François Bougon. “Xi Jinping, un conservateur qui mêle les héritages communiste et impérial”
Le journaliste François Bougon, auteur du livre “Dans la tête de Xi Jinping”, décrypte le logiciel idéologique du président chinois.
Le 19e Congrès du Parti communiste chinois s’ouvrira le 18 octobre. Xi Jinping en profitera-t-il pour asseoir son pouvoir ?
François Bougon : Pour Xi Jinping, c’est l’occasion de conforter son pouvoir au sein du parti. À la différence de son prédécesseur, Hu Jintao, un apparatchik terne, c’est une forte personnalité qui a beaucoup réinvesti le champ idéologique. Il va se présenter comme un « penseur » du socialisme chinois. Non qu’il en ait une pensée propre, mais il redonne force et légitimité à l’héritage du parti communiste. Chaque secrétaire général tente de laisser sa marque quand il part. Alors qu’il s’apprête à être investi pour un second et a priori dernier mandat de cinq ans, il va donc décider de son « slogan ». Il tournerait autour de la « gouvernance Xi Jinping », un concept ésotérique destiné à résumer son intention, celle de gouverner la Chine pour qu’elle devienne la première nation mondiale. On fait parfois de lui le nouveau Mao. Il opère plutôt une revisitation mythifiée du maoïsme des années 1940-1950, considéré comme un âge d’or du Parti, celui des premières années du pouvoir. Il convoque souvent la Longue Marche effectuée par les aînés. Qu’il appartienne à la noblesse révolutionnaire, fils d’un « prince rouge » – son père Xi Zhongxun était un guérillero de la première heure –, est un élément important de ce storytelling. C’est un conservateur qui mêle les héritages communiste et impérial. L’une de ses expressions favorites, plus grand public, est le « Rêve chinois », qui convoque à la fois le nationalisme et un discours anti-occidental dans l’espoir de retrouver la splendeur d’antan. Xi Jinping a dans la tête qu’au XVIIIe siècle, l’empire du Milieu était une puissance mondiale, à l’origine de grandes découvertes comme la poudre ou le papier, et que les Occidentaux l’ont fait chuter. Dans sa vision, le Parti a pour mission de guider la nation sur cette voie du « renouveau ».
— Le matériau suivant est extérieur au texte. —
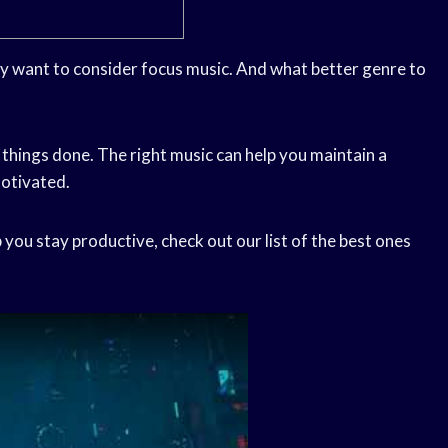
ay want to consider focus music. And what better genre to
 things done. The right music can help you maintain a
motivated.
 you stay productive, check out our list of the best ones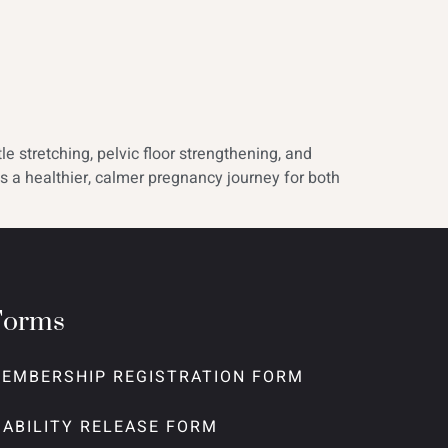
e stretching, pelvic floor strengthening, and
s a healthier, calmer pregnancy journey for both
Forms
EMBERSHIP REGISTRATION FORM
IABILITY RELEASE FORM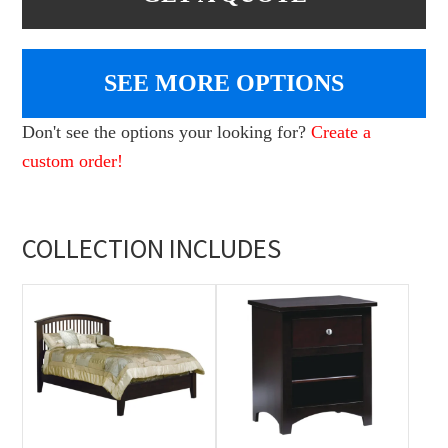
SEE MORE OPTIONS
Don't see the options your looking for?
Create a
custom order!
COLLECTION INCLUDES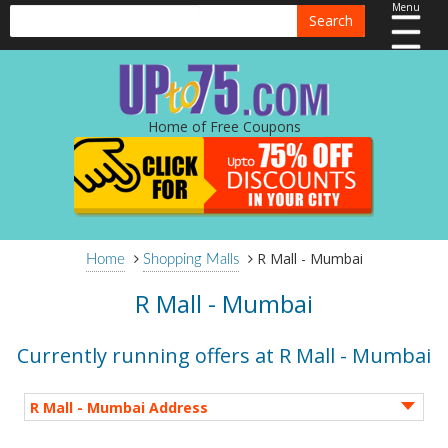
Menu
Search
Home of Free Coupons
R Mall - Mumbai
Home
Shopping Malls
R Mall - Mumbai
Currently running offers at R Mall - Mumbai
R Mall - Mumbai Address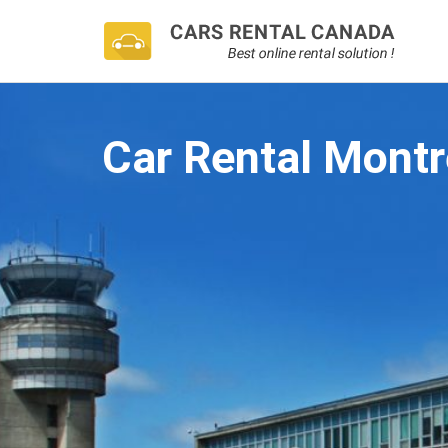
Car Rental Montr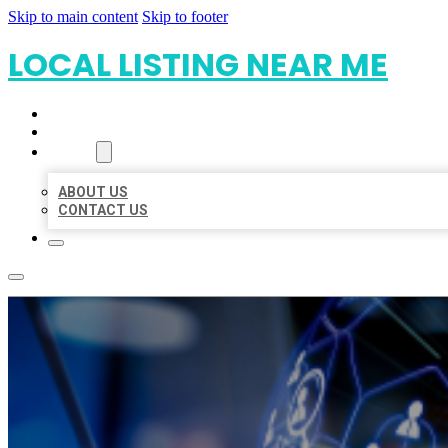
Skip to main content
Skip to footer
LOCAL LISTING NEAR ME
HOME
LOCATIONS
ABOUT
ABOUT US
CONTACT US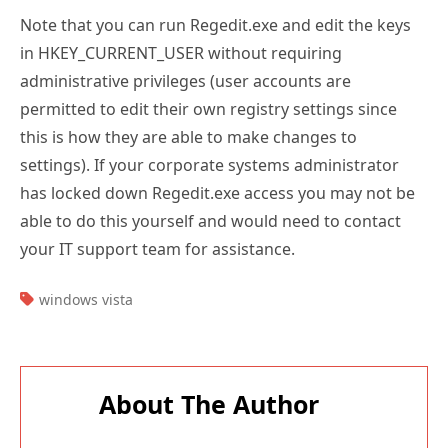
Note that you can run Regedit.exe and edit the keys
in HKEY_CURRENT_USER without requiring
administrative privileges (user accounts are
permitted to edit their own registry settings since
this is how they are able to make changes to
settings). If your corporate systems administrator
has locked down Regedit.exe access you may not be
able to do this yourself and would need to contact
your IT support team for assistance.
TAGS:
windows vista
About The Author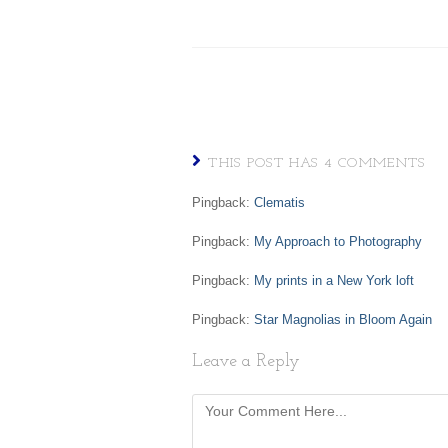
THIS POST HAS 4 COMMENTS
Pingback:
Clematis
Pingback:
My Approach to Photography
Pingback:
My prints in a New York loft
Pingback:
Star Magnolias in Bloom Again
Leave a Reply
Comment a-t-il constitué son socle idéologique ?
Il fait flèche de tout bois. Outre Marx et Mao, il convoque des auteurs classiques très différents, de courants parfois opposés. L’un de ses préférés, Han Fei Zi (mort en 233 av. J.-C.), qu’on présente souvent comme le « Hobbes chinois », est l’une des figures de proue du légisme. Ce courant de pensée repose sur l’idée que la loi est au-dessus de l’homme. Il prône un État « par le droit » et non « de droit ». Selon lui, une loi forte et des châtiments sont nécessaires pour que la société fonctionne. Xi Jinping ravive aussi le confucianisme, dont il retient une interprétation très conservatrice, prônant la piété filiale et le respect de l’ordre, qui a longtemps servi l’idéologie impériale. Sous bien des aspects, il est un anti-Gorbatchev. Il veut tenir le champ idéologique sans offrir aucune ouverture aux idées démocratiques.
L’ouverture économique du pays n’a-t-elle pas signé, de fait, la fin du Parti ?
La période de forte croissance, qui s’est réalisée au détriment de l’environnement, avec un modèle fondé sur un capitalisme pur et dur accompagné de bas salaires, a fait son temps. Xi Jinping doit réfléchir à l’avenir du Parti qui fait face à la montée des inégalités. C’est pourquoi il mène une offensive idéologique. Le double traumatisme de la répression de Tiananmen, en 1989, et de la chute du régime soviétique, deux ans plus tard, l’a profondément marqué. Aujourd’hui, le Parti communiste chinois se prévaut d’avoir non seulement survécu, mais d’être en mesure d’apparaître comme une alternative au modèle occidental. Il profite de la faiblesse des démocraties occidentales. Il est éloquent que Xi Jinping ne parle plus de « modèle » mais de « solution chinoise ».